_What you should do_.
Update the listing below by replacing every occurrence of "image-left" with "image left". Leave all other text unchanged.

[Opening Entries supplied section]

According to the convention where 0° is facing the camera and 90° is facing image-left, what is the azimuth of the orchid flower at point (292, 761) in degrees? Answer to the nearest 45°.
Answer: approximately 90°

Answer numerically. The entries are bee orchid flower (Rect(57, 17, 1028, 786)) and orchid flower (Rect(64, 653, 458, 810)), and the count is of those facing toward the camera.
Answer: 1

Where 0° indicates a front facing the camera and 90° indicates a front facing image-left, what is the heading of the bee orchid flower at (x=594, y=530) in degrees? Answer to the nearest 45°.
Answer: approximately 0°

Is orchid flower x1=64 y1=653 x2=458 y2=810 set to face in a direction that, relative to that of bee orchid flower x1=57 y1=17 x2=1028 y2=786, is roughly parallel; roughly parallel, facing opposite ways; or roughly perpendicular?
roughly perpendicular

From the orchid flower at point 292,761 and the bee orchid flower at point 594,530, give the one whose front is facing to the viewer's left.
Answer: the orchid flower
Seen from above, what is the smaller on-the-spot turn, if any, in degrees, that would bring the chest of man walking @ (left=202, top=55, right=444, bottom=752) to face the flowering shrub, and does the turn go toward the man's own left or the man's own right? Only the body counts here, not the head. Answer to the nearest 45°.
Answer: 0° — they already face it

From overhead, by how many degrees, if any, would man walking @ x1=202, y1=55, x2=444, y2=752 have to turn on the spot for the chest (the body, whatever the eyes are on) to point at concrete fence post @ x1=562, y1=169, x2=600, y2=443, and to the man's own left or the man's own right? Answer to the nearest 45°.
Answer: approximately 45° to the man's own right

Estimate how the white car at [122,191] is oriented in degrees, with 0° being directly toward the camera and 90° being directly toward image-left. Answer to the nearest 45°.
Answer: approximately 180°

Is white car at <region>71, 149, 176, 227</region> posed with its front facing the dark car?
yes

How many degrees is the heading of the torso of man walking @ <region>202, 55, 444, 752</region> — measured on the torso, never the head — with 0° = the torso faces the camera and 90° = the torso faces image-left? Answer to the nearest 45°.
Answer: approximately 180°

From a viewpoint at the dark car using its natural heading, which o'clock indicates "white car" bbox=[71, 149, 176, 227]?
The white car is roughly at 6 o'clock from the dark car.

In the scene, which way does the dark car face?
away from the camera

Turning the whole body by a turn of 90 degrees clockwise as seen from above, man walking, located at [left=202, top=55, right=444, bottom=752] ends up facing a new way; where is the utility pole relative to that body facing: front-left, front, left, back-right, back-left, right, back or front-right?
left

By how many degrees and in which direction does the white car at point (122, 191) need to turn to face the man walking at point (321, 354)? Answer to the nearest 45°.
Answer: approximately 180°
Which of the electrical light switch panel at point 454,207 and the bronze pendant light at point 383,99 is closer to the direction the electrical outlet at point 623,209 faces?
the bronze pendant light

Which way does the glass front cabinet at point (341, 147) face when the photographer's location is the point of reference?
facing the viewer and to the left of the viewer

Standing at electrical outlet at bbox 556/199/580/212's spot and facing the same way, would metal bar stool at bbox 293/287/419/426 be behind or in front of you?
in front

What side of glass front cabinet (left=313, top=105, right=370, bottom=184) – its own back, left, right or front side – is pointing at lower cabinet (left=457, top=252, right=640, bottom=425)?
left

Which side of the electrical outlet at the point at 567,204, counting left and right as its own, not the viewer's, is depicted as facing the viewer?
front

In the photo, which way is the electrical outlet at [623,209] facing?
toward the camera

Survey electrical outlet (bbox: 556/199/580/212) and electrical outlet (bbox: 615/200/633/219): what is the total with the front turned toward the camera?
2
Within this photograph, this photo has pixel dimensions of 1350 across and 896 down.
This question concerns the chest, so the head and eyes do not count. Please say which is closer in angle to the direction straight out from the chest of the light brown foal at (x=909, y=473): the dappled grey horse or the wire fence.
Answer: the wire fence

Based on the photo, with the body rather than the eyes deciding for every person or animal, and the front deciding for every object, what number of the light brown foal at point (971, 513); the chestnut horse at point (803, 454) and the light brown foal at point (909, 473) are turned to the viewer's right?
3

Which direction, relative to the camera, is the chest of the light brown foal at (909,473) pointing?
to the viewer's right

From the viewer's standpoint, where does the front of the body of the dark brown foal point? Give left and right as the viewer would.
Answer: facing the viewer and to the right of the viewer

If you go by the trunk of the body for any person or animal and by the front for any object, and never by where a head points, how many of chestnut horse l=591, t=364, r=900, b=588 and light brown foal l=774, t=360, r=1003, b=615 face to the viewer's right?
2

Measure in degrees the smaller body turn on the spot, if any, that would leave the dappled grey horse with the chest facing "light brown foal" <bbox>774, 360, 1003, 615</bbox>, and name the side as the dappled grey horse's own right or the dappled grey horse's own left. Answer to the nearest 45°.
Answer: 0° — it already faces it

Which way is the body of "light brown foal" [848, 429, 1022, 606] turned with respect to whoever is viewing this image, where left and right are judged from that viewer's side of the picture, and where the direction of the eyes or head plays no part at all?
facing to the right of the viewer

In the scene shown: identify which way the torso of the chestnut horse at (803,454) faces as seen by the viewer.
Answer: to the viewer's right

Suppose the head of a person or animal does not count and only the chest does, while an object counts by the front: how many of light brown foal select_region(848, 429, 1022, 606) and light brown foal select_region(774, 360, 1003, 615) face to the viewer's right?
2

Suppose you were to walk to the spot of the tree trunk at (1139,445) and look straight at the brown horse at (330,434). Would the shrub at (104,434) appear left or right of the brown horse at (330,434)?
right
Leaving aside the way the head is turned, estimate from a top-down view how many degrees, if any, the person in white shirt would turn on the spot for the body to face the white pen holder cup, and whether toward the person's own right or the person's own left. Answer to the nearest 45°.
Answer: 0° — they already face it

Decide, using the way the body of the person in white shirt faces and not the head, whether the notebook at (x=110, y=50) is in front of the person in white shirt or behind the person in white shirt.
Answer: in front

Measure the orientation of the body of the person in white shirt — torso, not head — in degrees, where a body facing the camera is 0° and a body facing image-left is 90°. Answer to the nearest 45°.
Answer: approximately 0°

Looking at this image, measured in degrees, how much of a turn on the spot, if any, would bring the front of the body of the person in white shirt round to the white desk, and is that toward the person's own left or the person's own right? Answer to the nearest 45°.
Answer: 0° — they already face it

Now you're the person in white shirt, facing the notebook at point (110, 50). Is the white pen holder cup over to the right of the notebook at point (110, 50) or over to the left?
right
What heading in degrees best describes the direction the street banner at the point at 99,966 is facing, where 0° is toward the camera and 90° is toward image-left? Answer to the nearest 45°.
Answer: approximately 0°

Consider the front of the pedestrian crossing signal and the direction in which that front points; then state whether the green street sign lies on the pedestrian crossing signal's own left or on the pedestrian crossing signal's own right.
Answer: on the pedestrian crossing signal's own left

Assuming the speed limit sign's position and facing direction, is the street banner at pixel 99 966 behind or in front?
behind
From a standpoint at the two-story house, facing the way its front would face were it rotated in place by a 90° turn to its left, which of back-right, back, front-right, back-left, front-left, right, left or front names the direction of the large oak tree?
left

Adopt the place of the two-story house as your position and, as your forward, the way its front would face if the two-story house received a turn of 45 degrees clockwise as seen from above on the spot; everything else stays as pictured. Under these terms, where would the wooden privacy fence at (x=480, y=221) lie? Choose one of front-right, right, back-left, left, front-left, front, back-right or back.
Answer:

[Closing Entries supplied section]

_Written answer_.
According to the convention where 0° is facing the camera and 90° is facing image left, what is the azimuth of the orchid flower at point (292, 761) in degrees? Answer to the nearest 45°.
Answer: approximately 90°

Answer numerically. The entries are bee orchid flower (Rect(57, 17, 1028, 786)) and orchid flower (Rect(64, 653, 458, 810)), and the count is of those facing toward the camera.
Answer: 1

Where 0° indicates a front facing the camera and 90° indicates a front facing image left, what is the heading of the bee orchid flower at (x=594, y=530) in degrees? Answer to the nearest 45°.
Answer: approximately 0°

Is orchid flower x1=64 y1=653 x2=458 y2=810 set to face in a direction that, relative to that of bee orchid flower x1=57 y1=17 x2=1028 y2=786, is roughly parallel; roughly parallel, facing opposite ways; or roughly perpendicular?
roughly perpendicular

From the orchid flower at point 292,761 and the bee orchid flower at point 594,530, give the one whose front is facing to the viewer's left.
Answer: the orchid flower
Seen from above, what is the smaller on-the-spot turn, if any, in degrees, that would bring the chest of man walking @ (left=202, top=55, right=444, bottom=752) to face the flowering shrub, and does the turn go toward the man's own left or the man's own right? Only the body counts here, not the head. Answer to the nearest 45°.
Answer: 0° — they already face it

From overhead, by how many degrees, if any, would man walking @ x1=202, y1=55, x2=444, y2=752 have to turn on the spot for the chest (the body, whatever the eyes are on) to point at concrete fence post @ x1=562, y1=169, x2=600, y2=443, and to the man's own left or the man's own right? Answer to the nearest 45°.
Answer: approximately 45° to the man's own right

Estimate how the white car at [122,191] is oriented in degrees, with 0° being directly toward the camera and 90° being directly toward image left. Answer to the nearest 45°.
Answer: approximately 180°

Is white car at <region>71, 149, 176, 227</region> posed with its front facing the dark car?
yes

How many degrees is the heading of the torso of man walking @ <region>202, 55, 444, 752</region> — measured on the torso, never the head — with 0° = the torso faces the camera and 90° = the torso faces image left? Answer to the nearest 45°.
Answer: approximately 180°

From a viewpoint at the dark car using its natural heading, which o'clock indicates "white car" bbox=[71, 149, 176, 227]?
The white car is roughly at 6 o'clock from the dark car.

In the scene, which way does the dark car face?
away from the camera

Turning the whole body by a turn of 90 degrees clockwise as seen from above, man walking, located at [left=202, top=55, right=444, bottom=752] ends up facing a new way; where is the utility pole relative to that body facing: front-left, front, left, back-right, back-left, right, back or front-right?
left

By how many degrees and in which direction does the white car at point (122, 191) need to turn to face the man walking at point (321, 354)? Answer to the nearest 45°.
Answer: approximately 180°
Which of the electrical light switch panel at point 454,207 and the bronze pendant light at point 383,99 is closer to the direction the electrical outlet at point 623,209 faces?
the bronze pendant light

Which way does the glass front cabinet at point (341, 147) face when the photographer's location is the point of reference?
facing the viewer and to the left of the viewer

Standing at electrical outlet at bbox 556/199/580/212's spot and facing the same way, would metal bar stool at bbox 293/287/419/426 be behind or in front of you?
in front

What side of glass front cabinet (left=313, top=105, right=370, bottom=184) – its own back, left, right or front side – is pointing at lower cabinet (left=457, top=252, right=640, bottom=425)?
left

Which side of the electrical outlet at the point at 567,204, counting left and right as its own, not the viewer's, is depicted as facing the viewer?
front

In the photo, which way is the electrical outlet at [623,209] facing?
toward the camera

Survey electrical outlet (bbox: 556/199/580/212) and electrical outlet (bbox: 615/200/633/219): what is the total with the front turned toward the camera?
2
Within this photograph, this photo has pixel dimensions of 1350 across and 896 down.
This question concerns the chest, so the head and eyes do not count. Please say which is closer in angle to the direction straight out from the chest of the light brown foal at (x=909, y=473): the dappled grey horse or the wire fence.
Answer: the wire fence

Based on the photo, with the body rather than the eyes deciding for every person or animal, and the front deciding for every object, what number of the light brown foal at point (971, 513); the chestnut horse at point (803, 454) and the light brown foal at point (909, 473) are turned to the viewer's right?
3

Which direction, relative to the camera, is the chest of the light brown foal at (909,473) pointing?
to the viewer's right

From the viewer's standpoint, where does the front of the body of the dark brown foal point? Give left and right as the viewer would.
Answer: facing the viewer and to the right of the viewer

If you go by the trunk of the body for any person or animal and by the front for any object, and never by where a head points, how many of chestnut horse l=591, t=364, r=900, b=588 and light brown foal l=774, t=360, r=1003, b=615 face to the viewer's right?
2

Measure in degrees the smaller body turn on the spot, if any, that would leave the dappled grey horse with the chest facing "light brown foal" <bbox>774, 360, 1003, 615</bbox>, and name the side as the dappled grey horse's own right or the dappled grey horse's own left. Answer to the nearest 45°.
Answer: 0° — it already faces it

Which way is the body of "light brown foal" [848, 429, 1022, 606] turned with respect to whoever is viewing this image, where left and right are judged from that viewer's side of the picture, and where the direction of the eyes or head plays no part at all?
facing to the right of the viewer

In the scene shown: identify which way the torso of the chestnut horse at (803,454) faces as seen by the viewer.
Answer: to the viewer's right

Suppose the head of a person or animal does not count and only the chest does, while an object counts by the front: how many of light brown foal select_region(848, 429, 1022, 606) and light brown foal select_region(774, 360, 1003, 615) face to the viewer's right?
2

Suppose you were to walk to the spot of the tree trunk at (1139,445) and look straight at the brown horse at (330,434). Would the shrub at (104,434) appear left or right of the brown horse at (330,434)?
right
Leaving aside the way the head is turned, estimate from a top-down view how many degrees, if any, the person in white shirt would turn on the spot for the body to face the white pen holder cup, and whether toward the person's own right or the person's own left. Answer to the nearest 45°.
Answer: 0° — they already face it

Decide, using the way the body of the person in white shirt faces and not the head, whether the notebook at (x=110, y=50) is in front of the person in white shirt or behind the person in white shirt.
Answer: in front

Measure the orientation of the body of the person in white shirt — torso, not head — in degrees, where a body facing the camera is 0° and a body facing image left is 90°. Answer to the nearest 45°.
Answer: approximately 0°

Looking at this image, measured in degrees, how much of a turn on the spot, if any, would bring the front of the body of the person in white shirt round to the white desk, and is that toward the person's own left or the person's own right? Answer to the nearest 45°.
Answer: 0° — they already face it

Now you're the person in white shirt, facing the notebook at point (110, 50). Is the white pen holder cup over to the right of the notebook at point (110, 50) or over to the left?
right
What heading in degrees best describes the direction the street banner at the point at 99,966 is facing, where 0° is toward the camera and 90° is toward image left? Answer to the nearest 45°.
Answer: approximately 0°

Consider the front of the pedestrian crossing signal and the direction in which that front points; then state whether the green street sign lies on the pedestrian crossing signal's own left or on the pedestrian crossing signal's own right.
Answer: on the pedestrian crossing signal's own left

Assuming the speed limit sign's position and facing direction, is the street banner at pixel 99 966 behind or in front?
behind
From a standpoint at the two-story house, facing the way its front would face were it rotated in place by a 90° turn to its left, which of back-right, back, front-right, back-left, front-left, right, left or front names the direction of the large oak tree?
left

Adopt the place of the two-story house as your position and, as your forward, the way its front would face if the two-story house received a turn of 45 degrees clockwise as seen from above on the spot; everything else stays as pictured. Under these terms, where would the wooden privacy fence at (x=480, y=221) lie? Choose one of front-right, right, back-left, left, front-left, front, back-right or back.
Answer:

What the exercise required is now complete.